Not every day do I stumble across something great, and this find was the simple result of clicking a link posted on Dwell magazine’s Twitter account
These are the pictures of Vivian Maier, an amateur street photographer and long-time resident of Chicago that died on April 21, 2009 at the age of 83. Maier spoke with a French accent, worked as a nanny, was very private, wore a men’s jacket and always carried a camera. But this does not even begin to tell the story of Maier, or her photographs.
You see, Vivian Maier was an extremely private person, in the very peculiar way that many artists are. From my reading about her, she seemed to completely focus on the creative aspect of her work, or possibly the act of creating this work was so private that she could not bear to show it to others much less part with it.

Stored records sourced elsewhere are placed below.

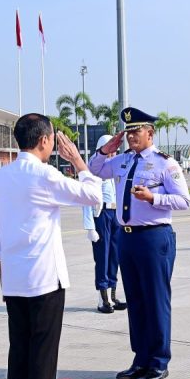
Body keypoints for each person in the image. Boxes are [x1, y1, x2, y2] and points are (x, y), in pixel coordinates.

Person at [0, 114, 102, 379]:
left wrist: (5, 268)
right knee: (41, 361)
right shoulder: (44, 174)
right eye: (53, 139)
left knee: (19, 357)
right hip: (45, 281)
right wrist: (78, 160)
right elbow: (93, 195)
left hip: (15, 281)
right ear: (45, 141)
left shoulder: (3, 176)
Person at [88, 107, 190, 379]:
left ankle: (159, 361)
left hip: (154, 237)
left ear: (150, 133)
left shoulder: (165, 164)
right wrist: (104, 149)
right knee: (135, 299)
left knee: (156, 300)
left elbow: (183, 200)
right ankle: (140, 359)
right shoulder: (120, 160)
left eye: (137, 131)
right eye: (129, 131)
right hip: (127, 237)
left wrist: (153, 198)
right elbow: (93, 169)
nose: (132, 136)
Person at [83, 134, 127, 314]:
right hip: (101, 215)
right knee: (103, 256)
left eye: (115, 150)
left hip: (115, 215)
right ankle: (103, 299)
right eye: (110, 150)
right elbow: (86, 199)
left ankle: (113, 295)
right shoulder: (93, 170)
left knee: (115, 256)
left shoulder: (116, 167)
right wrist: (89, 226)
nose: (113, 153)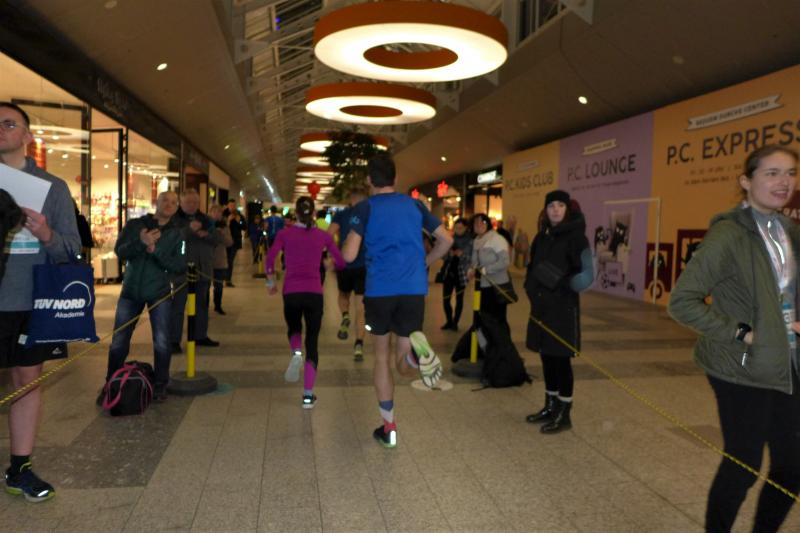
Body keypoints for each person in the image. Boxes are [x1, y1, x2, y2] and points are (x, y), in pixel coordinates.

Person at [668, 145, 800, 533]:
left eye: (791, 173)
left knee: (792, 467)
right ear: (746, 181)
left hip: (788, 364)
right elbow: (682, 301)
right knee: (743, 465)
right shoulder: (728, 235)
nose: (784, 182)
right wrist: (742, 333)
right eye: (772, 173)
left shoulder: (791, 232)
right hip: (741, 367)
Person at [342, 153, 452, 448]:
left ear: (369, 180)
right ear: (395, 178)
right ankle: (416, 355)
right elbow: (447, 240)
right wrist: (425, 262)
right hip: (413, 290)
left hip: (380, 291)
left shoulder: (365, 208)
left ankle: (389, 428)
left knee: (381, 357)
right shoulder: (415, 205)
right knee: (404, 365)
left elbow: (349, 255)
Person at [0, 102, 81, 502]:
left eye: (8, 123)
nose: (0, 130)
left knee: (26, 382)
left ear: (28, 137)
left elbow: (72, 249)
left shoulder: (53, 188)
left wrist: (46, 232)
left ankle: (20, 468)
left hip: (32, 301)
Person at [104, 191, 185, 403]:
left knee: (162, 341)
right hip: (130, 292)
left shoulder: (177, 234)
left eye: (173, 202)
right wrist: (140, 242)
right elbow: (120, 251)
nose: (169, 204)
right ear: (156, 202)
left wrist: (155, 251)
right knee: (119, 341)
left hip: (159, 293)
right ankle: (111, 383)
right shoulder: (135, 225)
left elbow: (179, 265)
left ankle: (160, 385)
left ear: (177, 207)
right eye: (165, 200)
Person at [265, 196, 345, 409]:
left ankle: (296, 352)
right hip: (314, 293)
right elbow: (341, 261)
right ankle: (308, 396)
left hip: (291, 292)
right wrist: (329, 264)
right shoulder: (322, 236)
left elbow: (270, 258)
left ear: (296, 213)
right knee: (313, 341)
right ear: (314, 213)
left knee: (294, 328)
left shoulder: (284, 234)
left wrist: (271, 282)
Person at [524, 190, 593, 434]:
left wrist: (561, 285)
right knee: (546, 357)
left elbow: (586, 275)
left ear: (567, 209)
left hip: (563, 308)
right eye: (551, 205)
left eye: (560, 205)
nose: (555, 210)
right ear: (545, 210)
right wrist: (531, 287)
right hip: (541, 306)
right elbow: (532, 267)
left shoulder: (577, 238)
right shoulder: (541, 237)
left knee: (561, 360)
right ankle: (550, 406)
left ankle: (564, 413)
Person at [170, 189, 220, 352]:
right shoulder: (174, 219)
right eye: (188, 202)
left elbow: (217, 240)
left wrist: (207, 235)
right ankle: (174, 340)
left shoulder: (206, 220)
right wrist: (189, 230)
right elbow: (171, 240)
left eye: (195, 202)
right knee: (178, 306)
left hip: (203, 269)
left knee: (202, 305)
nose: (192, 205)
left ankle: (200, 335)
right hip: (182, 270)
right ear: (181, 203)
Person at [329, 188, 368, 360]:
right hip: (364, 266)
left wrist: (334, 254)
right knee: (361, 308)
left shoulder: (342, 214)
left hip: (344, 263)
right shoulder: (370, 214)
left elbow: (328, 235)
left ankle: (345, 316)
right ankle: (358, 344)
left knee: (343, 294)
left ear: (351, 199)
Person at [468, 213, 512, 326]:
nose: (479, 225)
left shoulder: (497, 239)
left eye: (483, 222)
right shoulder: (476, 241)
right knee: (484, 316)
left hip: (497, 285)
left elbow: (505, 261)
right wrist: (472, 269)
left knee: (497, 319)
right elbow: (475, 261)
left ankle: (500, 338)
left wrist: (486, 269)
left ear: (488, 224)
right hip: (481, 285)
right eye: (476, 223)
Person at [441, 218, 472, 331]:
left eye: (460, 228)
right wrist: (448, 254)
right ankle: (449, 321)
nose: (458, 230)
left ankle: (455, 323)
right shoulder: (450, 239)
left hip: (461, 274)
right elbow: (443, 256)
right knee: (446, 299)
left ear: (466, 228)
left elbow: (471, 258)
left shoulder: (470, 241)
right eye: (456, 228)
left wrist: (461, 254)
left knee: (459, 299)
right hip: (449, 273)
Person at [209, 205, 233, 315]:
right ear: (210, 213)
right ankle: (204, 306)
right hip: (207, 260)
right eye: (214, 212)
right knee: (204, 286)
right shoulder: (206, 225)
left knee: (218, 285)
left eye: (219, 212)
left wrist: (222, 234)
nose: (216, 214)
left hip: (220, 260)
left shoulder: (224, 226)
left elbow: (229, 242)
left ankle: (218, 305)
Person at [224, 199, 244, 287]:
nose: (232, 207)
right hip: (225, 241)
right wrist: (228, 221)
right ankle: (223, 278)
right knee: (225, 260)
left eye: (234, 206)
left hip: (235, 242)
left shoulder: (239, 215)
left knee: (230, 260)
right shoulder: (224, 214)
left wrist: (239, 221)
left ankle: (228, 280)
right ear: (228, 206)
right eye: (231, 205)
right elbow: (220, 226)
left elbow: (244, 227)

By the end of her life, Maier was in the care of a nursing home and her boxes of photos were stashed away in a storage locker. Since the photos were her own private secret, they were released upon the world the moment she could no longer care for them. That moment came when the storage locker payments went in arrears and the boxes of photos went to auction. John Maloof, the first to recognize that these photographs had value, won a single box at auction. It took him a couple years to figure out what he had. Not just a bunch of interesting photos, but photos that if shared with the world earlier may have been some of the most iconic of their time (and may still be).
As Maloof recognized the value of the photos, he sought to acquire more of the boxes and track down Maier herself: a Google search unearthed her obituary from just days before he began looking. But his quest to fully discover her work and its value to the world is still in its infancy. According to Chicago Magazine, Maloof has 100,000 negatives, 2,000 rolls of film, 3,000 prints and 100+ 8mm movies made by Maier.